Zinc Nickel Plating
Gleco offers low-alloy (5-12% nickel) zinc nickel plating up to 60″ x 36″ x 48″ and high-alloy (12-16% nickel) zinc nickel plating up to 120″ x 30″ x 60″ for companies seeking high-performance coating to prevent corrosion on parts employed in harsh environments. We are certified for several specifications, including ASTM B 841, AMS 2417, and ISO 4527.
Zinc nickel plating can provide up to ten times the protection of conventional zinc plating, significantly slowing corrosion. It’s often added as a “sacrificial” coating, meant to corrode first to protect the base material.
The Zinc Nickel Process
Zinc Nickel plating is a two-part process. First, an electrical current is applied to deposit the zinc-nickel onto each part to protect it from moisture and corrosion. Then, a chromate conversion coating is applied to protect the zinc nickel layer to prevent rust formation.
Because Zinc Nickel plating is highly efficient, it is particularly easy to use and offers significantly faster plating speeds.
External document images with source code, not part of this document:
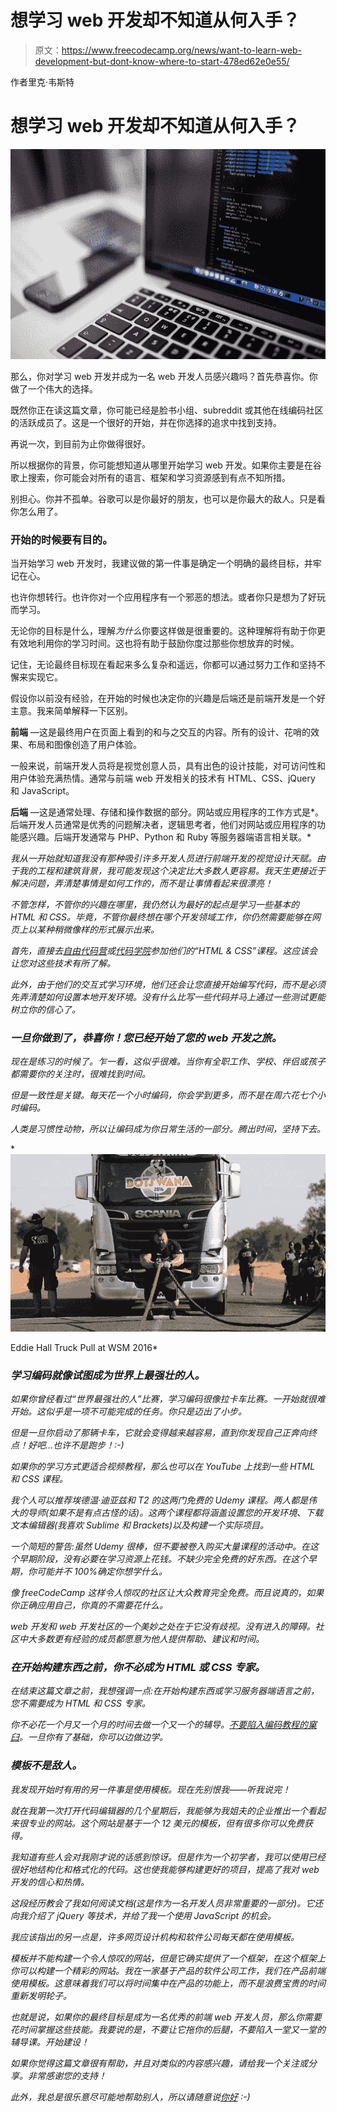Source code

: # 想学习 web 开发却不知道从何入手？

> 原文：<https://www.freecodecamp.org/news/want-to-learn-web-development-but-dont-know-where-to-start-478ed62e0e55/>

作者里克·韦斯特

# 想学习 web 开发却不知道从何入手？

![1*rV6_99F42Jr7uR5YtLrHrQ](img/4ad1940a2a59e1d7a36e18689745dfd9.png)

那么，你对学习 web 开发并成为一名 web 开发人员感兴趣吗？首先恭喜你。你做了一个伟大的选择。

既然你正在读这篇文章，你可能已经是脸书小组、subreddit 或其他在线编码社区的活跃成员了。这是一个很好的开始，并在你选择的追求中找到支持。

再说一次，到目前为止你做得很好。

所以根据你的背景，你可能想知道从哪里开始学习 web 开发。如果你主要是在谷歌上搜索，你可能会对所有的语言、框架和学习资源感到有点不知所措。

别担心。你并不孤单。谷歌可以是你最好的朋友，也可以是你最大的敌人。只是看你怎么用了。

### 开始的时候要有目的。

当开始学习 web 开发时，我建议做的第一件事是确定一个明确的最终目标，并牢记在心。

也许你想转行。也许你对一个应用程序有一个邪恶的想法。或者你只是想为了好玩而学习。

无论你的目标是什么，理解*为什么*你要这样做是很重要的。这种理解将有助于你更有效地利用你的学习时间。这也将有助于鼓励你度过那些你想放弃的时候。

记住，无论最终目标现在看起来多么复杂和遥远，你都可以通过努力工作和坚持不懈来实现它。

假设你以前没有经验，在开始的时候也决定你的兴趣是后端还是前端开发是一个好主意。我来简单解释一下区别。

**前端** —这是最终用户在页面上看到的和与之交互的内容。所有的设计、花哨的效果、布局和图像创造了用户体验。

一般来说，前端开发人员将是视觉创意人员，具有出色的设计技能，对可访问性和用户体验充满热情。通常与前端 web 开发相关的技术有 HTML、CSS、jQuery 和 JavaScript。

**后端** —这是通常处理、存储和操作数据的部分。网站或应用程序的工作方式是*。后端开发人员通常是优秀的问题解决者，逻辑思考者，他们对网站或应用程序的功能感兴趣。后端开发通常与 PHP、Python 和 Ruby 等服务器端语言相关联。*

*我从一开始就知道我没有那种吸引许多开发人员进行前端开发的视觉设计天赋。由于我的工程和建筑背景，我可能发现这个决定比大多数人更容易。我天生更接近于解决问题，弄清楚事情是如何工作的，而不是让事情看起来很漂亮！*

*不管怎样，不管你的兴趣在哪里，我仍然认为最好的起点是学习一些基本的 HTML 和 CSS。毕竟，不管你最终想在哪个开发领域工作，你仍然需要能够在网页上以某种稍微像样的形式展示出来。*

*首先，直接去[自由代码营](https://www.freecodecamp.org)或[代码学院](http://codecademy.com)参加他们的“HTML & CSS”课程。这应该会让您对这些技术有所了解。*

*此外，由于他们的交互式学习环境，他们还会让您直接开始编写代码，而不是必须先弄清楚如何设置本地开发环境。没有什么比写一些代码并马上通过一些测试更能树立你的信心了。*

### *一旦你做到了，恭喜你！您已经开始了您的 web 开发之旅。*

*现在是练习的时候了。乍一看，这似乎很难。当你有全职工作、学校、伴侣或孩子都需要你的关注时，很难找到时间。*

*但是一致性是关键。每天花一个小时编码，你会学到更多，而不是在周六花七个小时编码。*

*人类是习惯性动物，所以让编码成为你日常生活的一部分。腾出时间，坚持下去。*

*![1*mZ_mZfjuZgR2yNAP_WyOAA](img/10beccb6bce00f1d08437b114b292c29.png)

Eddie Hall Truck Pull at WSM 2016* 

### *学习编码就像试图成为世界上最强壮的人。*

*如果你曾经看过“世界最强壮的人”比赛，学习编码很像拉卡车比赛。一开始就很难开始。这似乎是一项不可能完成的任务。你只是迈出了小步。*

*但是一旦你启动了那辆卡车，它就会变得越来越容易，直到你发现自己正奔向终点！好吧…也许不是跑步！:-)*

*如果你的学习方式更适合视频教程，那么也可以在 YouTube 上找到一些 HTML 和 CSS 课程。*

*我个人可以推荐埃德温·迪亚兹和 T2 的这两门免费的 Udemy 课程。两人都是伟大的导师(如果不是有点古怪的话)。这两个课程都将涵盖设置您的开发环境、下载文本编辑器(我喜欢 Sublime 和 Brackets)以及构建一个实际项目。*

*一个简短的警告:虽然 Udemy 很棒，但不要被卷入购买大量课程的活动中。在这个早期阶段，没有必要在学习资源上花钱。不缺少完全免费的好东西。在这个早期，你可能并不 100%确定你想学什么。*

*像 freeCodeCamp 这样令人惊叹的社区让大众教育完全免费。而且说真的，如果你正确应用自己，你真的不需要花什么。*

*web 开发和 web 开发社区的一个美妙之处在于它没有歧视。没有进入的障碍。社区中大多数更有经验的成员都愿意为他人提供帮助、建议和时间。*

### *在开始构建东西之前，你不必成为 HTML 或 CSS 专家。*

*在结束这篇文章之前，我想强调一点:在开始构建东西或学习服务器端语言之前，您不需要成为 HTML 和 CSS 专家。*

*你不必花一个月又一个月的时间去做一个又一个的辅导。[不要陷入编码教程的窠臼](https://medium.freecodecamp.com/how-to-dig-yourself-out-of-the-coding-tutorial-rut-7d3b2232f234)。一旦你有了基础，你可以边做边学。*

### *模板不是敌人。*

*我发现开始时有用的另一件事是使用模板。现在先别恨我——听我说完！*

*就在我第一次打开代码编辑器的几个星期后，我能够为我姐夫的企业推出一个看起来很专业的网站。这个网站是基于一个 12 美元的模板，但有很多你可以免费获得。*

*我知道有些人会对我刚才说的话感到惊讶。但是作为一个初学者，我可以使用已经很好地结构化和格式化的代码。这也使我能够构建更好的项目，提高了我对 web 开发的信心和热情。*

*这段经历教会了我如何阅读文档(这是作为一名开发人员非常重要的一部分)。它还向我介绍了 jQuery 等技术，并给了我一个使用 JavaScript 的机会。*

*我应该指出的另一点是，许多网页设计机构和软件公司每天都在使用模板。*

*模板并不能构建一个令人惊叹的网站，但是它确实提供了一个框架，在这个框架上你可以构建一个精彩的网站。我在一家基于产品的软件公司工作，我们在产品前端使用模板。这意味着我们可以将时间集中在产品的功能上，而不是浪费宝贵的时间重新发明轮子。*

*也就是说，如果你的最终目标是成为一名优秀的前端 web 开发人员，那么你需要花时间掌握这些技能。我要说的是，不要让它拖你的后腿，不要陷入一堂又一堂的辅导课。开始建设！*

*如果你觉得这篇文章很有帮助，并且对类似的内容感兴趣，请给我一个关注或分享。非常感谢您的支持！*

*此外，我总是很乐意尽可能地帮助别人，所以请随意说[你好](http://twitter.com/rick_west8) :-)*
Zinc Nickel Plating Options
There are two types of zinc-nickel coatings. Hexavalent chromates offer excellent corrosion resistance at a low cost but are not RoHS- compliant. On the other hand, trivalent chromates are RoHS- compliant, making them a preferred replacement for parts traditionally plated with hexavalent chromates.
There are several coating options:
- Passivate options
- Clear (Trivalent, RoHS-compliant)
- Black (Trivalent, RoHS-compliant)
- Chromate options
- Iridescent/Bronze (Hexavalent, Non-RoHS Compliant).
Benefits of Zinc Nickel Plating
- Cost-effective corrosion protection up to 10 times greater than conventional zinc
- Excellent corrosion protection at extreme temperatures
- Outstanding adhesion after bending and forming
- Uniform coating on threaded or tight parts
- A great alternative to cadmium plating or hot dip galvanizing
Zinc nickel plating is used in various parts in the automotive, electronics, aerospace, and defense industries, including:
- Chassis joints
- Electronic connectors
- Engine components
The electronics industry has increasingly preferred zinc nickel over traditional cadmium plating, as it is more environmentally friendly and RoHS-compliant.